--- Begin ---

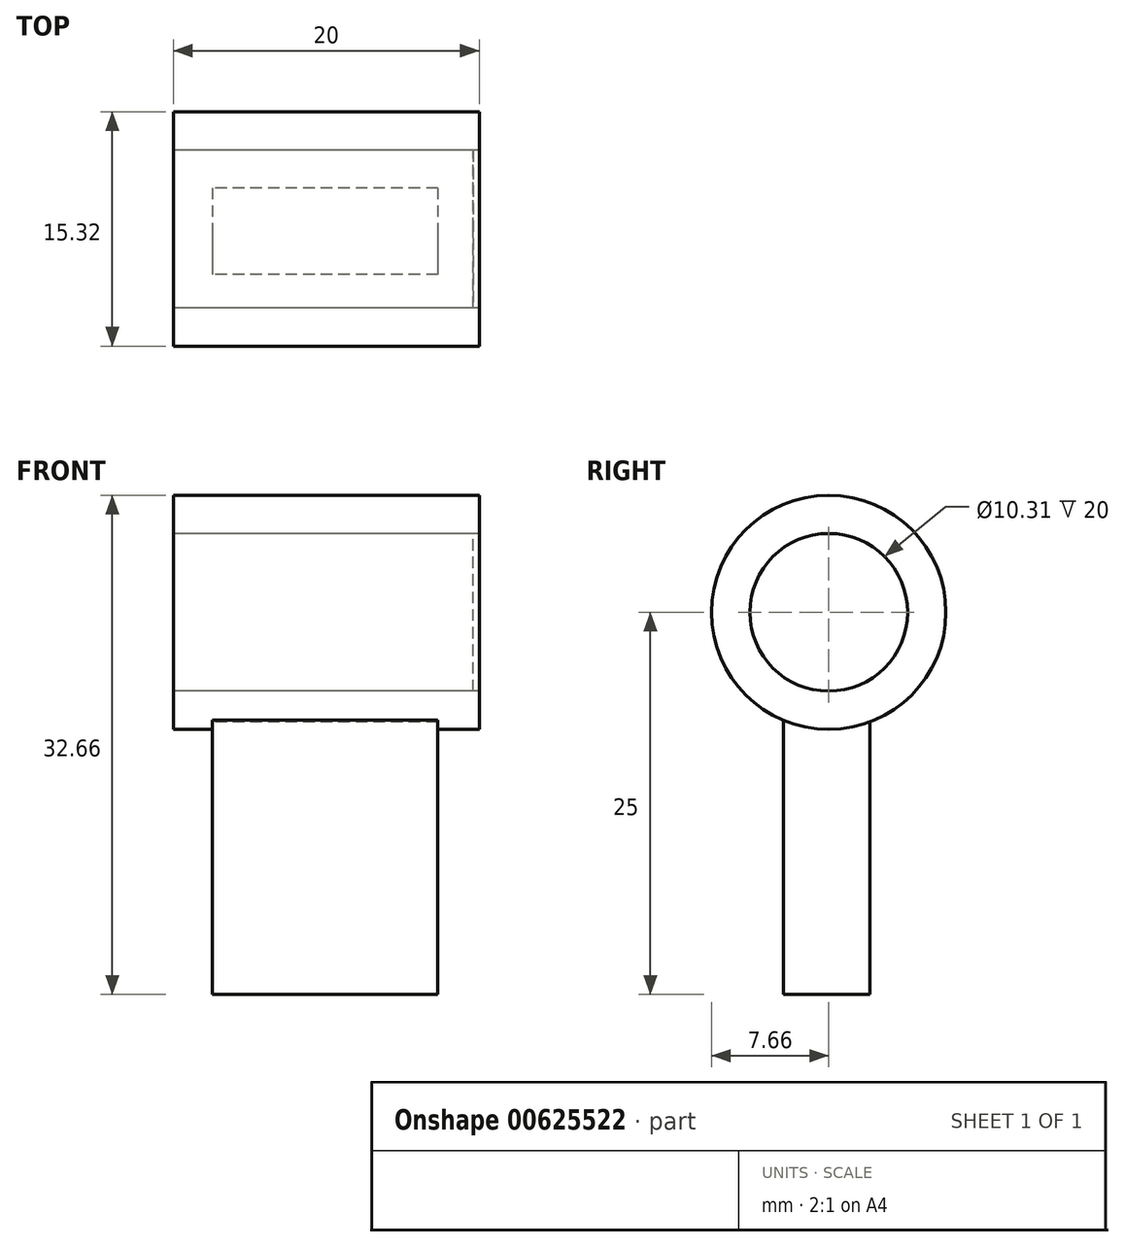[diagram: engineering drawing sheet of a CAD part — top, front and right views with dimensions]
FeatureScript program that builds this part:
annotation { "Feature Type Name" : "Feature", "Feature Type Description" : "" }
export const myFeature = defineFeature(function(context is Context, id is Id, definition is map)
    precondition{}
    {
        {
            var Q0;
            Q0=qCreatedBy(makeId("Right.planeOp"),FACE);
            var sketch = newSketch(context, id + "F0", { "sketchPlane" : qUnion([Q0])});
            skCircle(sketch, "E0", {"center": v(0, 0) * mm, "radius": 7.66 * mm});
            skSolve(sketch);
        }
        {
            var Q0;
            Q0 = qSketchRegion(id + "F0", true);
            extrude(context, id + "F1", {"entities" : qUnion([Q0]), "depth" : 20 * mm, "offsetDistance" : 25 * mm});
        }
        {
            var Q0;
            Q0=qCreatedBy(makeId("Top.planeOp"),FACE);
            var sketch = newSketch(context, id + "F2", { "sketchPlane" : qUnion([Q0])});
            skLineSegment(sketch, "E1.bottom", {"start": v(2.55, 2.7) * mm, "end": v(17.28, 2.7) * mm});
            skLineSegment(sketch, "E1.top", {"start": v(2.55, -2.97) * mm, "end": v(17.28, -2.97) * mm});
            skLineSegment(sketch, "E1.left", {"start": v(2.55, 2.7) * mm, "end": v(2.55, -2.97) * mm});
            skLineSegment(sketch, "E1.right", {"start": v(17.28, 2.7) * mm, "end": v(17.28, -2.97) * mm});
            skSolve(sketch);
        }
        {
            var Q0;
            Q0 = qSketchRegion(id + "F2", true);
            extrude(context, id + "F3", {"entities" : qUnion([Q0]), "operationType" : NewBodyOperationType.ADD, "oppositeDirection" : true, "depth" : 25 * mm, "offsetDistance" : 25 * mm});
        }
        {
            var Q0;
            Q0=qCreatedBy(makeId("Right.planeOp"),FACE);
            var sketch = newSketch(context, id + "F4", { "sketchPlane" : qUnion([Q0])});
            skCircle(sketch, "E2", {"center": v(0, 0) * mm, "radius": 5.16 * mm});
            skSolve(sketch);
        }
        {
            var Q0;
            Q0 = qSketchRegion(id + "F4", true);
            extrude(context, id + "F5", {"entities" : qUnion([Q0]), "operationType" : NewBodyOperationType.REMOVE, "depth" : 38.2 * mm, "offsetDistance" : 25 * mm});
        }
        {
            var Q0;
            Q0 = qSketchRegion(id + "F4", true);
            extrude(context, id + "F6", {"entities" : qUnion([Q0]), "depth" : 19.6 * mm, "offsetDistance" : 25 * mm});
        }
    });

--- End ---

Given problem: Copy out every line in the records above that contains the string "qSketchRegion", matching its case exactly.

Finished answer:
            Q0 = qSketchRegion(id + "F0", true);
            Q0 = qSketchRegion(id + "F2", true);
            Q0 = qSketchRegion(id + "F4", true);
            Q0 = qSketchRegion(id + "F4", true);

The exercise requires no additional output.